Fresh intelligence from an interim investigation has revealed how a serving Army Colonel allegedly built a covert, cross-service network to destabilise President Bola Tinubu’s administration before security agencies foiled the plot.
Fresh intelligence details have surfaced on the foiled coup attempt against President Bola Tinubu’s administration, shedding light on how a serving Army Colonel allegedly assembled a covert, cross-service network to undermine the constitutional order before security agencies moved in. Vanguard recalls that the Defence Headquarters announced the arrest of 16 officers for acts of indiscipline and breaches of service regulations, following weeks of quiet tension within the Armed Forces. In October 2025, rumours of an alleged coup plot against President Tinubu’s administration spread across social media, but the Defence Headquarters (DHQ) dismissed the claims as “false and misleading,” even as the sudden cancellation of the Independence Day parade fuelled speculation.
However, fresh findings from an interim investigation report sighted by Punch Newspapers suggest that the alleged architect of the plot was a Colonel whose repeated failures in promotion examinations reportedly bred resentment and alienation. Rather than nursing his grievances quietly, he is said to have turned them into a recruitment tool, drawing officers from the Army, Navy and Air Force into a loose but coordinated network. According to the report, members of the group were allegedly tasked with discreetly studying sensitive installations, including the Presidential Villa, the Armed Forces Complex, Niger Barracks in Abuja, and international airports in Abuja and Lagos, mapping access routes, routines and vulnerabilities as plans moved into an early operational phase.
Security sources said searches on the officer’s vehicle uncovered charms and anti-government materials, while a raid on his residence in Lokogoma, Apo, yielded sensitive documents detailing assigned roles and outlining how key national dignitaries were to be handled once the operation commenced.

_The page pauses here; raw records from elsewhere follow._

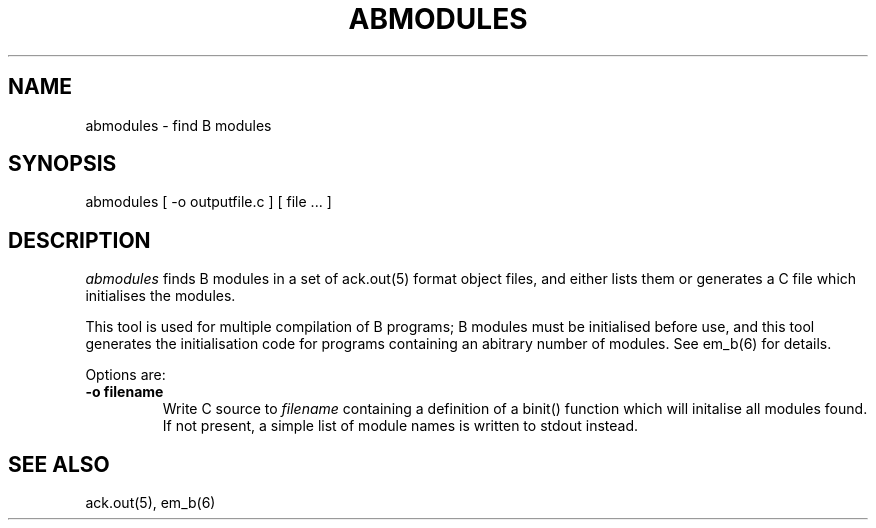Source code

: .TH ABMODULES 1 2017-01-18
.SH NAME
abmodules  \-  find B modules
.SH SYNOPSIS
abmodules [ \-o outputfile.c ] [ file ... ]
.SH DESCRIPTION
.I abmodules
finds B modules in a set of ack.out(5) format object files, and either lists
them or generates a C file which initialises the modules.
.PP
This tool is used for multiple compilation of B programs; B modules must be
initialised before use, and this tool generates the initialisation code for
programs containing an abitrary number of modules.
See em_b(6) for details.
.PP
Options are:
.TP
.B  \-o filename
Write C source to
.I filename
containing a definition of a binit() function which will initalise all modules
found.
If not present, a simple list of module names is written to stdout instead.
.SH SEE ALSO
ack.out(5), em_b(6)
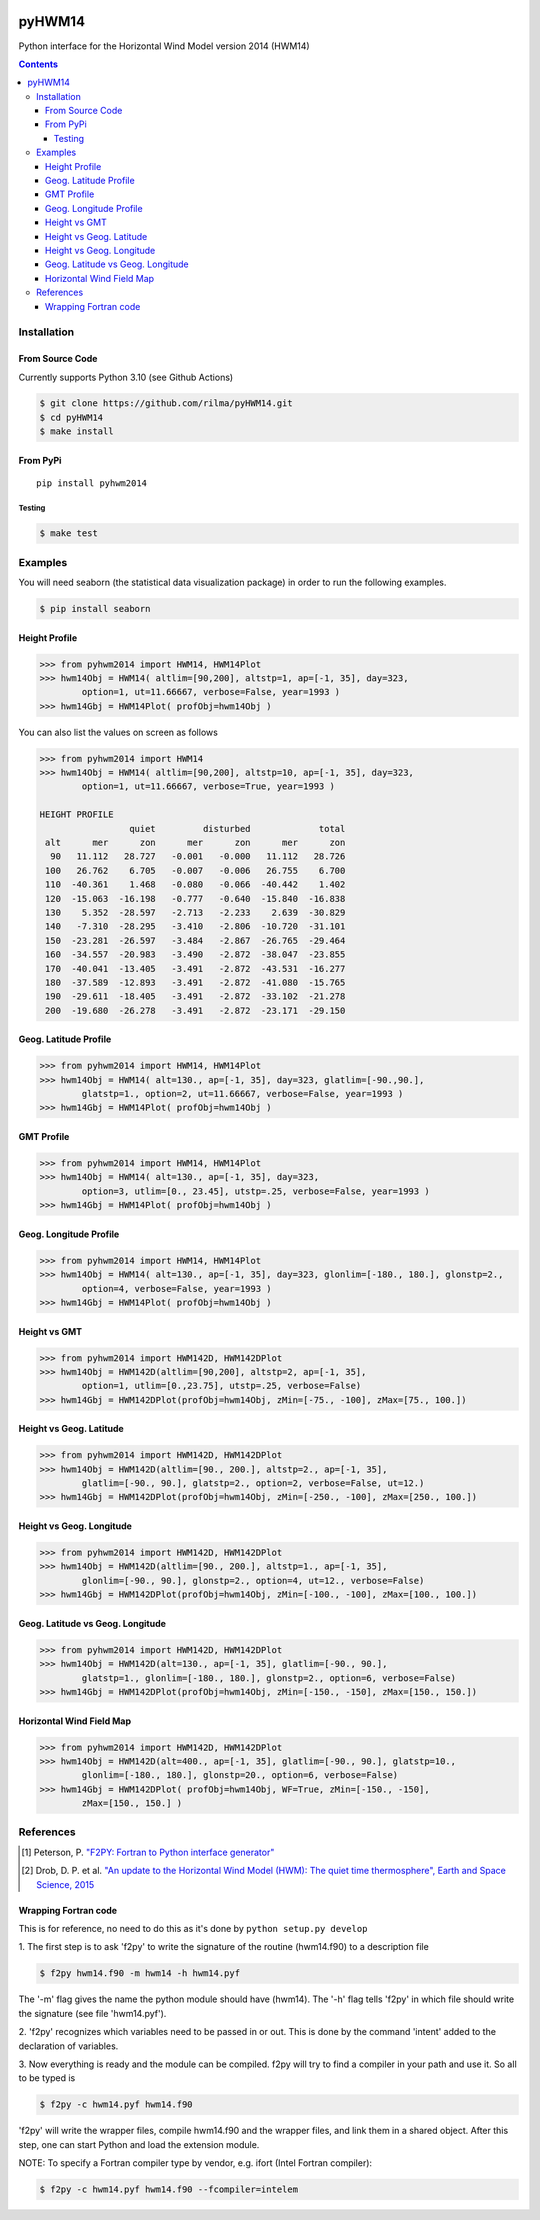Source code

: .. image:: https://github.com/rilma/pyHWM14/actions/workflows/ci.yaml/badge.svg
    :target: https://github.com/rilma/pyHWM14/actions/workflows/ci.yaml
.. image:: https://zenodo.org/badge/DOI/10.5281/zenodo.240890.svg
   :target: http://doi.org/10.5281/zenodo.240890
   
=======
pyHWM14
=======
Python interface for the Horizontal Wind Model version 2014 (HWM14)

.. contents::


Installation
============

----------------
From Source Code
----------------

Currently supports Python 3.10 (see Github Actions)

.. code-block:: bash

    $ git clone https://github.com/rilma/pyHWM14.git
    $ cd pyHWM14
    $ make install

---------
From PyPi
---------

::

    pip install pyhwm2014

Testing
-------

.. code-block:: bash

    $ make test

Examples
========

You will need seaborn (the statistical data visualization package) in order to run the following examples.

.. code-block:: bash

    $ pip install seaborn


--------------
Height Profile
--------------


.. code-block:: bash

    >>> from pyhwm2014 import HWM14, HWM14Plot    
    >>> hwm14Obj = HWM14( altlim=[90,200], altstp=1, ap=[-1, 35], day=323,
            option=1, ut=11.66667, verbose=False, year=1993 )            
    >>> hwm14Gbj = HWM14Plot( profObj=hwm14Obj )
    
    
.. image:: graphics/figure_1.png
    :scale: 100 %

You can also list the values on screen as follows

.. code-block:: bash

    >>> from pyhwm2014 import HWM14
    >>> hwm14Obj = HWM14( altlim=[90,200], altstp=10, ap=[-1, 35], day=323,
            option=1, ut=11.66667, verbose=True, year=1993 )
    
    HEIGHT PROFILE
                     quiet         disturbed             total
     alt      mer      zon      mer      zon      mer      zon
      90   11.112   28.727   -0.001   -0.000   11.112   28.726
     100   26.762    6.705   -0.007   -0.006   26.755    6.700
     110  -40.361    1.468   -0.080   -0.066  -40.442    1.402
     120  -15.063  -16.198   -0.777   -0.640  -15.840  -16.838
     130    5.352  -28.597   -2.713   -2.233    2.639  -30.829
     140   -7.310  -28.295   -3.410   -2.806  -10.720  -31.101
     150  -23.281  -26.597   -3.484   -2.867  -26.765  -29.464
     160  -34.557  -20.983   -3.490   -2.872  -38.047  -23.855
     170  -40.041  -13.405   -3.491   -2.872  -43.531  -16.277
     180  -37.589  -12.893   -3.491   -2.872  -41.080  -15.765
     190  -29.611  -18.405   -3.491   -2.872  -33.102  -21.278
     200  -19.680  -26.278   -3.491   -2.872  -23.171  -29.150


----------------------
Geog. Latitude Profile
----------------------

.. code-block:: bash
    
    >>> from pyhwm2014 import HWM14, HWM14Plot
    >>> hwm14Obj = HWM14( alt=130., ap=[-1, 35], day=323, glatlim=[-90.,90.],
            glatstp=1., option=2, ut=11.66667, verbose=False, year=1993 )            
    >>> hwm14Gbj = HWM14Plot( profObj=hwm14Obj )
    
        
.. image:: graphics/figure_2.png
    :scale: 100 %

------------------
GMT Profile
------------------

.. code-block:: bash

    >>> from pyhwm2014 import HWM14, HWM14Plot
    >>> hwm14Obj = HWM14( alt=130., ap=[-1, 35], day=323,
            option=3, utlim=[0., 23.45], utstp=.25, verbose=False, year=1993 )            
    >>> hwm14Gbj = HWM14Plot( profObj=hwm14Obj )
    

.. image:: graphics/figure_3.png
    :scale: 100 %

-----------------------
Geog. Longitude Profile
-----------------------

.. code-block:: bash

    >>> from pyhwm2014 import HWM14, HWM14Plot
    >>> hwm14Obj = HWM14( alt=130., ap=[-1, 35], day=323, glonlim=[-180., 180.], glonstp=2.,
            option=4, verbose=False, year=1993 )            
    >>> hwm14Gbj = HWM14Plot( profObj=hwm14Obj )


.. image:: graphics/figure_4.png
    :scale: 100 %

-----------------------
Height vs GMT
-----------------------

.. code-block:: bash

    >>> from pyhwm2014 import HWM142D, HWM142DPlot
    >>> hwm14Obj = HWM142D(altlim=[90,200], altstp=2, ap=[-1, 35], 
            option=1, utlim=[0.,23.75], utstp=.25, verbose=False)
    >>> hwm14Gbj = HWM142DPlot(profObj=hwm14Obj, zMin=[-75., -100], zMax=[75., 100.])

.. image:: graphics/figure_11.png
    :scale: 100 %

-------------------------
Height vs Geog. Latitude
-------------------------

.. code-block:: bash

    >>> from pyhwm2014 import HWM142D, HWM142DPlot
    >>> hwm14Obj = HWM142D(altlim=[90., 200.], altstp=2., ap=[-1, 35], 
            glatlim=[-90., 90.], glatstp=2., option=2, verbose=False, ut=12.)            
    >>> hwm14Gbj = HWM142DPlot(profObj=hwm14Obj, zMin=[-250., -100], zMax=[250., 100.])

.. image:: graphics/figure_12.png
    :scale: 100 %

-------------------------
Height vs Geog. Longitude
-------------------------

.. code-block:: bash

    >>> from pyhwm2014 import HWM142D, HWM142DPlot
    >>> hwm14Obj = HWM142D(altlim=[90., 200.], altstp=1., ap=[-1, 35], 
            glonlim=[-90., 90.], glonstp=2., option=4, ut=12., verbose=False)            
    >>> hwm14Gbj = HWM142DPlot(profObj=hwm14Obj, zMin=[-100., -100], zMax=[100., 100.])

.. image:: graphics/figure_14.png
    :scale: 100 %

----------------------------------
Geog. Latitude vs Geog. Longitude
----------------------------------

.. code-block:: bash

    >>> from pyhwm2014 import HWM142D, HWM142DPlot
    >>> hwm14Obj = HWM142D(alt=130., ap=[-1, 35], glatlim=[-90., 90.], 
            glatstp=1., glonlim=[-180., 180.], glonstp=2., option=6, verbose=False)
    >>> hwm14Gbj = HWM142DPlot(profObj=hwm14Obj, zMin=[-150., -150], zMax=[150., 150.])

.. image:: graphics/figure_16.png
    :scale: 100 %

----------------------------------
Horizontal Wind Field Map 
----------------------------------

.. code-block:: bash

    >>> from pyhwm2014 import HWM142D, HWM142DPlot
    >>> hwm14Obj = HWM142D(alt=400., ap=[-1, 35], glatlim=[-90., 90.], glatstp=10., 
            glonlim=[-180., 180.], glonstp=20., option=6, verbose=False)
    >>> hwm14Gbj = HWM142DPlot( profObj=hwm14Obj, WF=True, zMin=[-150., -150], 
            zMax=[150., 150.] )
    
.. image:: graphics/figure_16b.png
    :scale: 100 %


References
==========

.. [1] Peterson, P. `"F2PY: Fortran to Python interface generator" <https://sysbio.ioc.ee/projects/f2py2e/>`_

.. [2] Drob, D. P. et al. `"An update to the Horizontal Wind Model (HWM): The quiet time thermosphere", Earth and Space Science, 2015 <http://onlinelibrary.wiley.com/doi/10.1002/2014EA000089/full>`_

---------------------
Wrapping Fortran code
---------------------
This is for reference, no need to do this as it's done by  ``python setup.py develop``

1. The first step is to ask 'f2py' to write the signature of the routine (hwm14.f90) to 
a description file

.. code-block:: bash

    $ f2py hwm14.f90 -m hwm14 -h hwm14.pyf
    
The '-m' flag gives the name the python module should have (hwm14). The '-h' flag tells 
'f2py' in which file should write the signature (see file 'hwm14.pyf').

2. 'f2py' recognizes which variables need to be passed in or out. This is done by the command 
'intent' added to the declaration of variables. 

3. Now everything is ready and the module can be compiled. f2py will try to find a compiler 
in your path and use it. So all to be typed is

.. code-block:: bash

    $ f2py -c hwm14.pyf hwm14.f90

'f2py' will write the wrapper files, compile hwm14.f90 and the wrapper files, and link them 
in a shared object. After this step, one can start Python and load the extension module.

NOTE: To specify a Fortran compiler type by vendor, e.g. ifort (Intel Fortran compiler):

.. code-block:: bash

    $ f2py -c hwm14.pyf hwm14.f90 --fcompiler=intelem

Investigators further alleged that the plotters exploited insider access by infiltrating the Presidential Villa and compromising workers linked to construction firm Julius Berger to obtain security information, while encrypted platforms were used for coordination and funding. Financial inducements of between N2 million and N5 million were reportedly traced to some principal actors, with intelligence agencies analysing the money trail through the Nigerian Financial Intelligence Unit.